JANUARY 19, 2002

Dennis says that next two seasons will be tough

MCLAREN Chairman Ron Dennis has predicted that the next two seasons will be tough commercially for the F1 business and there could be a painful squeeze which will make it hard for some teams to survive. His comments came over a weekend when the F1 community was waiting to hear whether the Prost Grand Prix operation will be saved or finally be wound up by the French court which has been administering it in receivership since last November.

"Grand Prix teams are normally last in and last out of a recession," he said. "If you are a team which is well structured your finances are arranged two or three years ahead, and in our cases, up to seven years ahead with some investors. From our standpoint we are pretty stable, but outside F1 a whole series of things have occurred in sequence which have pulled the world economy down.

"We had ridiculous amounts of money being paid for stocks which were not yielding acceptable commercial returns, particularly in the dot.com area. The value of some of these shares were totally out of sync from any logical multiple which could be placed on their profit. Then after the tragedy of September 11, I think many companies felt they had an opportunity to put every piece of commercial bad news into the wider world.

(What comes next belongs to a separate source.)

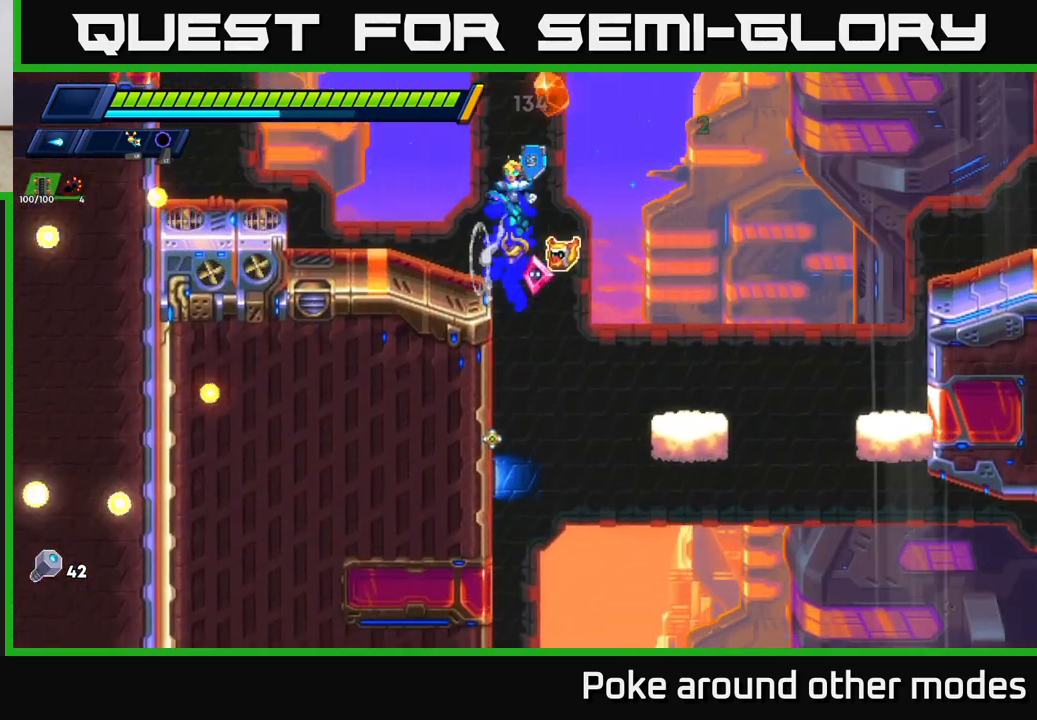
{"buttons": [], "left_stick": "left", "right_stick": "center", "events": [[183, "X", "down"], [233, "A", "up"], [233, "R2", "up"], [267, "X", "up"], [350, "X", "down"], [433, "X", "up"]]}
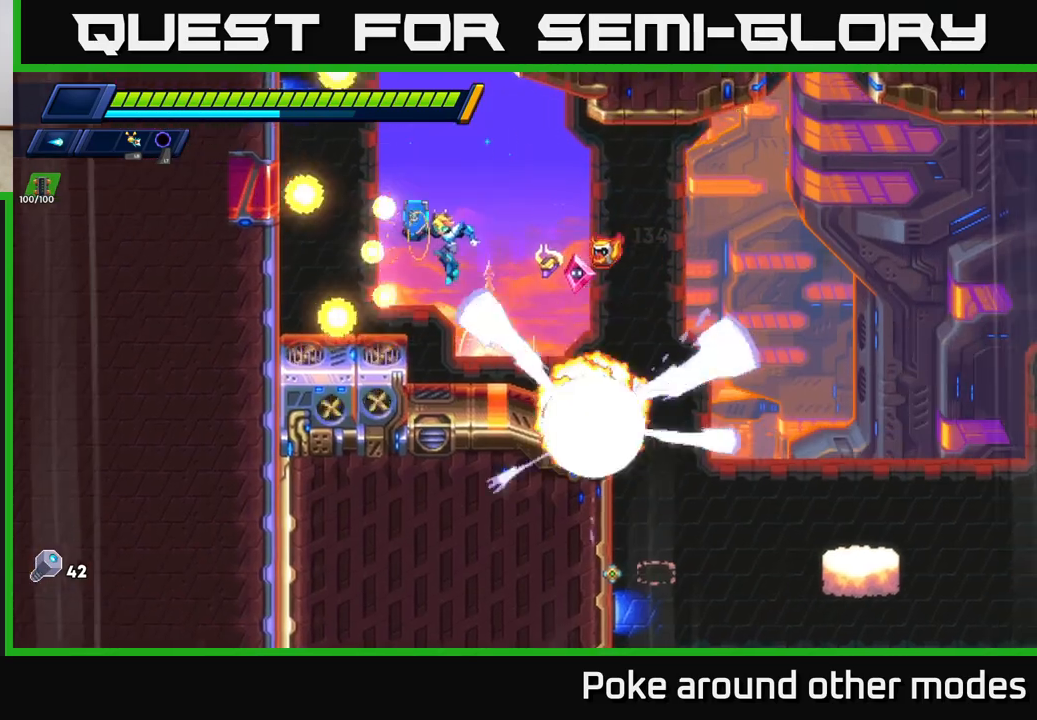
{"buttons": [], "left_stick": "right", "right_stick": "down", "events": [[17, "X", "down"], [33, "left_stick", "right"], [100, "X", "up"], [383, "right_stick", "down"]]}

"I think now we're going to have a very strong recovery which will initially be very slow. In that period - this year and the beginning of next - I think some F1 teams will really suffer because they are tied up with short term, two year sponsorship deals. Are we going to see some attrition? Yes, I think we will, but F1 breeds survivors, but there will be a few walking wounded, I feel for sure. It's a very severe period in which we are operating at the moment."